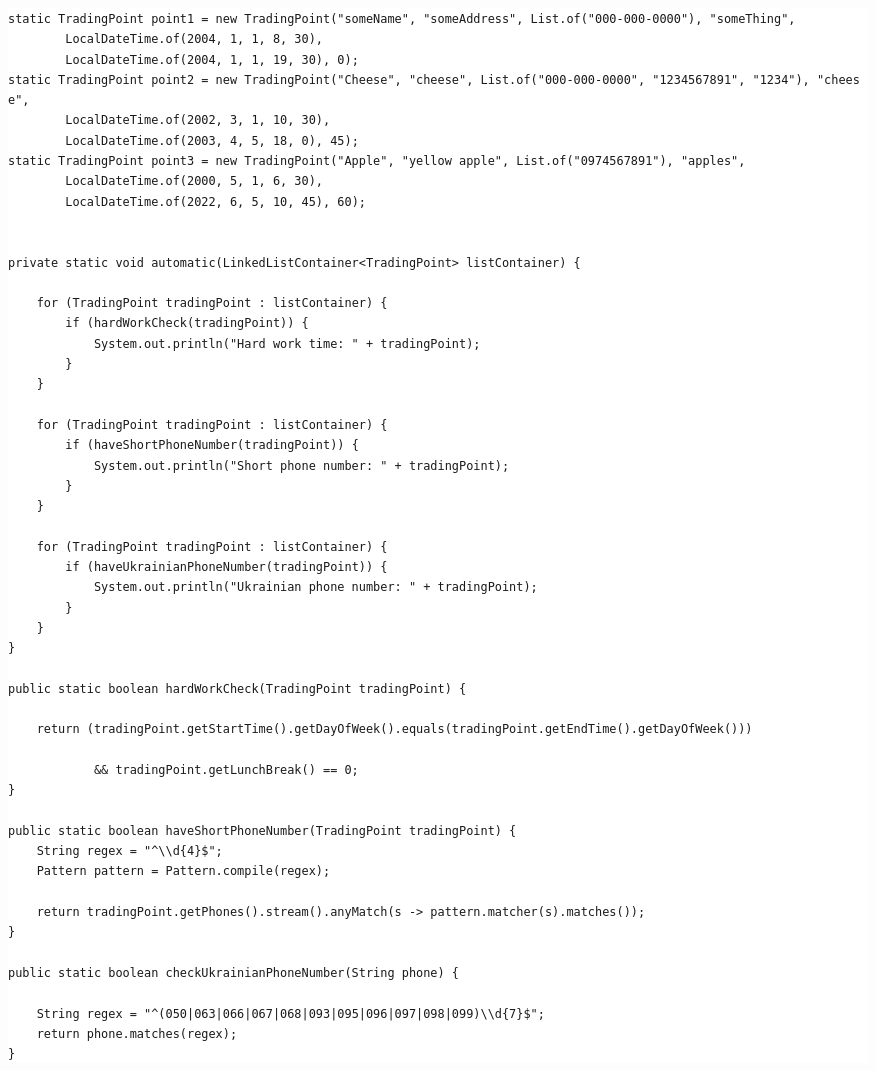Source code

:    
    static TradingPoint point1 = new TradingPoint("someName", "someAddress", List.of("000-000-0000"), "someThing",
            LocalDateTime.of(2004, 1, 1, 8, 30),
            LocalDateTime.of(2004, 1, 1, 19, 30), 0);
    static TradingPoint point2 = new TradingPoint("Cheese", "cheese", List.of("000-000-0000", "1234567891", "1234"), "cheese",
            LocalDateTime.of(2002, 3, 1, 10, 30),
            LocalDateTime.of(2003, 4, 5, 18, 0), 45);
    static TradingPoint point3 = new TradingPoint("Apple", "yellow apple", List.of("0974567891"), "apples",
            LocalDateTime.of(2000, 5, 1, 6, 30),
            LocalDateTime.of(2022, 6, 5, 10, 45), 60);


    private static void automatic(LinkedListContainer<TradingPoint> listContainer) {
     
        for (TradingPoint tradingPoint : listContainer) {
            if (hardWorkCheck(tradingPoint)) {
                System.out.println("Hard work time: " + tradingPoint);
            }
        }
  
        for (TradingPoint tradingPoint : listContainer) {
            if (haveShortPhoneNumber(tradingPoint)) {
                System.out.println("Short phone number: " + tradingPoint);
            }
        }
       
        for (TradingPoint tradingPoint : listContainer) {
            if (haveUkrainianPhoneNumber(tradingPoint)) {
                System.out.println("Ukrainian phone number: " + tradingPoint);
            }
        }
    }

    public static boolean hardWorkCheck(TradingPoint tradingPoint) {
     
        return (tradingPoint.getStartTime().getDayOfWeek().equals(tradingPoint.getEndTime().getDayOfWeek()))
             
                && tradingPoint.getLunchBreak() == 0;
    }

    public static boolean haveShortPhoneNumber(TradingPoint tradingPoint) {
        String regex = "^\\d{4}$"; 
        Pattern pattern = Pattern.compile(regex);
      
        return tradingPoint.getPhones().stream().anyMatch(s -> pattern.matcher(s).matches());
    }

    public static boolean checkUkrainianPhoneNumber(String phone) {
       
        String regex = "^(050|063|066|067|068|093|095|096|097|098|099)\\d{7}$";
        return phone.matches(regex);
    }
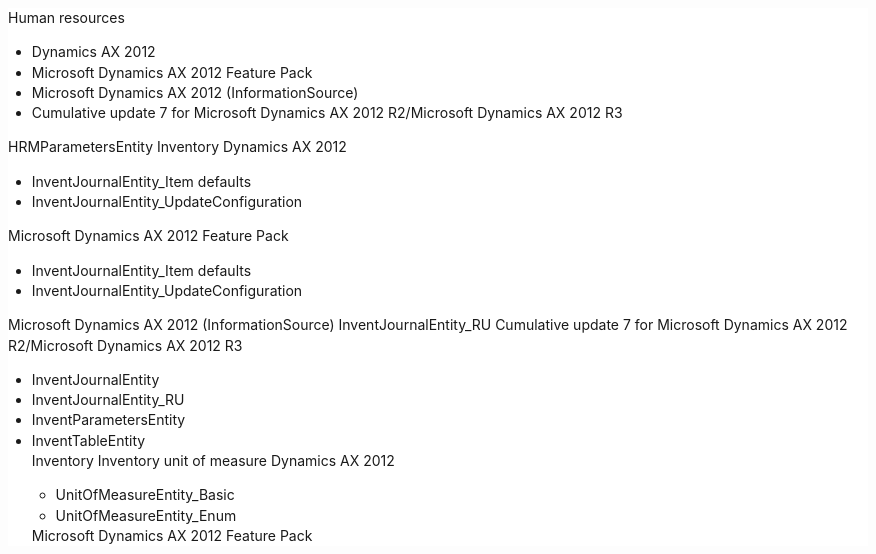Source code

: </tr>
<tr>
<td>Human resources</td>
<td>
<ul>
<li>Dynamics AX 2012</li>
<li>Microsoft Dynamics AX 2012 Feature Pack</li>
<li>Microsoft Dynamics AX 2012 (InformationSource)</li>
<li>Cumulative update 7 for Microsoft Dynamics AX 2012 R2/Microsoft Dynamics AX 2012 R3</li>
</ul>
</td>
<td>HRMParametersEntity</td>
</tr>
<tr>
<td>Inventory</td>
<td>Dynamics AX 2012</td>
<td>
<ul>
<li>InventJournalEntity_Item defaults</li>
<li>InventJournalEntity_UpdateConfiguration</li>
</ul>
</td>
</tr>
<tr>
<td></td>
<td>Microsoft Dynamics AX 2012 Feature Pack</td>
<td>
<ul>
<li>InventJournalEntity_Item defaults</li>
<li>InventJournalEntity_UpdateConfiguration</li>
</ul>
</td>
</tr>
<tr>
<td></td>
<td>Microsoft Dynamics AX 2012 (InformationSource)</td>
<td>InventJournalEntity_RU</td>
</tr>
<tr>
<td></td>
<td>Cumulative update 7 for Microsoft Dynamics AX 2012 R2/Microsoft Dynamics AX 2012 R3</td>
<td>
<ul>
<li>InventJournalEntity</li>
<li>InventJournalEntity_RU</li>
<li>InventParametersEntity</li>
<li>InventTableEntity</li>
</td>
</tr>
<tr>
<td>Inventory Inventory unit of measure</td>
<td>Dynamics AX 2012</td>
<td>
<ul>
<li>UnitOfMeasureEntity_Basic</li>
<li>UnitOfMeasureEntity_Enum</li>
</ul>
</td>
</tr>
<tr>
<td></td>
<td>Microsoft Dynamics AX 2012 Feature Pack</td>
<td>
<ul>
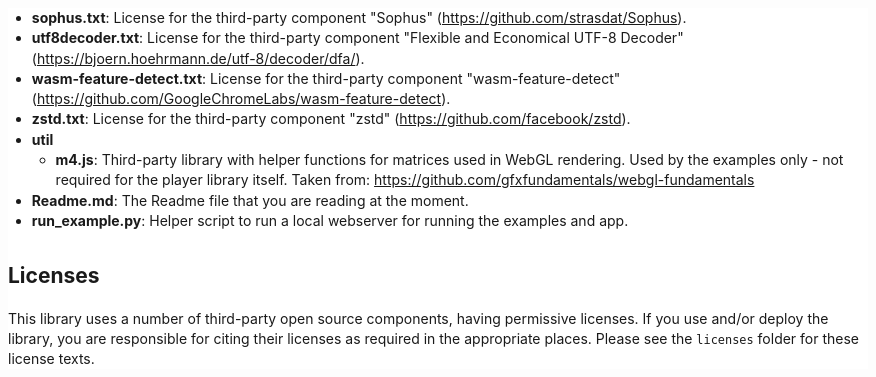   * **sophus.txt**: License for the third-party component "Sophus" (https://github.com/strasdat/Sophus).
  * **utf8decoder.txt**: License for the third-party component "Flexible and Economical UTF-8 Decoder" (https://bjoern.hoehrmann.de/utf-8/decoder/dfa/).
  * **wasm-feature-detect.txt**: License for the third-party component "wasm-feature-detect" (https://github.com/GoogleChromeLabs/wasm-feature-detect).
  * **zstd.txt**: License for the third-party component "zstd" (https://github.com/facebook/zstd).
* **util**
  * **m4.js**: Third-party library with helper functions for matrices used in WebGL rendering. Used by the examples only - not required for the player library itself. Taken from: https://github.com/gfxfundamentals/webgl-fundamentals
* **Readme.md**: The Readme file that you are reading at the moment.
* **run_example.py**: Helper script to run a local webserver for running the examples and app.


## Licenses ##

This library uses a number of third-party open source components, having permissive licenses.
If you use and/or deploy the library, you are responsible for citing their licenses as required
in the appropriate places. Please see the `licenses` folder for these license texts.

====

**PROBLEM DETAILS:** Show all lines above holding the word "LocalDateTime".

**RESPONSE TO THE TASK:**
            LocalDateTime.of(2004, 1, 1, 8, 30),
            LocalDateTime.of(2004, 1, 1, 19, 30), 0);
            LocalDateTime.of(2002, 3, 1, 10, 30),
            LocalDateTime.of(2003, 4, 5, 18, 0), 45);
            LocalDateTime.of(2000, 5, 1, 6, 30),
            LocalDateTime.of(2022, 6, 5, 10, 45), 60);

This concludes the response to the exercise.